Dünkü yazının amacı şiddeti savunmak mıydı? Değildi. Şiddet karşıtı argümanların iç çelişkilerine işaret etmekti sadece. Bundan “aa demek ki şiddet iyiymiş” sonucu çıkmaz. Ne çıkar? Mesela “farklı argüman bul öyle gel” sonucu çıkar. “Demek ki bazen iyiymiş, ölçütü daha iyi tanımla” sonucu çıkar. “Ya şöyle derlerse ne cevap veririz düşündün mü” sorusu çıkar. “O platform yetersiz, başka zemin bulmalıyız” önerisi çıkabilir.
Yazı başlıklarını çoğu kez gıdıklayıcı olsun, okuttursun diye atıyorum. İçerikte daha ağırbaşlıyım. Sadece sondan bir önceki paragrafta “Hatta bazen güzeldir” cümleciğini dayanamadım ekledim. Soyut anlamda şiddet övgüsü içeren tek ibare odur olsa olsa.
*
Ne diyor yazı? Bir kere, “ay şekerim şiddet çok kötö, hepimiz karşıyız” söyleminin özünde düzenden yana, var olan güç ilişkilerini kutsayıcı bir ideolojik söylem olduğunu söylüyor. Bazen mi, her zaman mı? Sınırı nedir? Bilmem, tartışırız.

**********

### Çalışma yönergesi 1
Aşağıdaki (a), (b) ve (c) ifadelerinin çalışma metniyle uyuşup uyuşmadığını belirtin; her biri için evet ya da hayır deyip karara varmanızı sağlayan metin sözcüklerini tırnak içinde aynen aktarın. (a) Yazar, yazı başlıklarını çoğu kez okutmak amacıyla gıdıklayıcı biçimde atar. (b) Dünkü yazının amacı şiddeti savunmaktı. (c) Yazar, "Hatta bazen güzeldir" cümleciğini son paragrafa eklediğini söyler.

Veri öğeleri:
**********

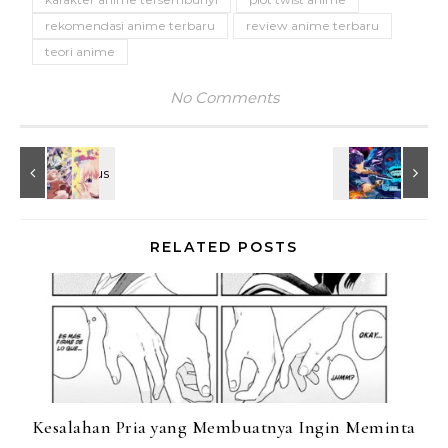
rekomendasi anime terbaru
review anime terbaru
teori anime
No Comments
RELATED POSTS
Kesalahan Pria yang Membuatnya Ingin Meminta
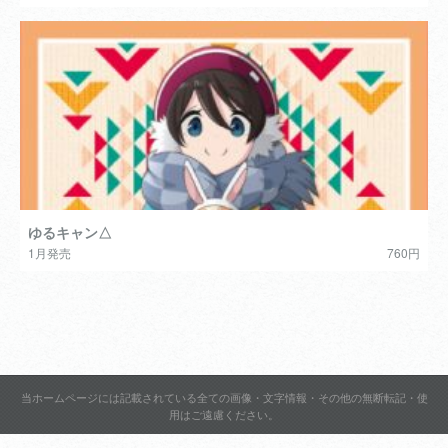
ゆるキャン△
1月発売
760円
当ホームページには記載されている全ての画像・文字情報・その他の無断転記・使
用はご遠慮ください。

**********

### Çalışma yönergesi 2
Veri öğeleri başlığı altındaki Blok 1'in tüm satırlarını aynen kopyalayın, ancak resimleri yanıtınıza almayın.

### Yanıt alanı 1
(a) Evet: "Yazı başlıklarını çoğu kez gıdıklayıcı olsun, okuttursun diye atıyorum."
(b) Hayır: "Dünkü yazının amacı şiddeti savunmak mıydı? Değildi."
(c) Hayır: "Sadece sondan bir önceki paragrafta “Hatta bazen güzeldir” cümleciğini dayanamadım ekledim."

### Yanıt alanı 2
rekomendasi anime terbaru
review anime terbaru
teori anime
No Comments
RELATED POSTS
Kesalahan Pria yang Membuatnya Ingin Meminta
ゆるキャン△
1月発売
760円
当ホームページには記載されている全ての画像・文字情報・その他の無断転記・使
用はご遠慮ください。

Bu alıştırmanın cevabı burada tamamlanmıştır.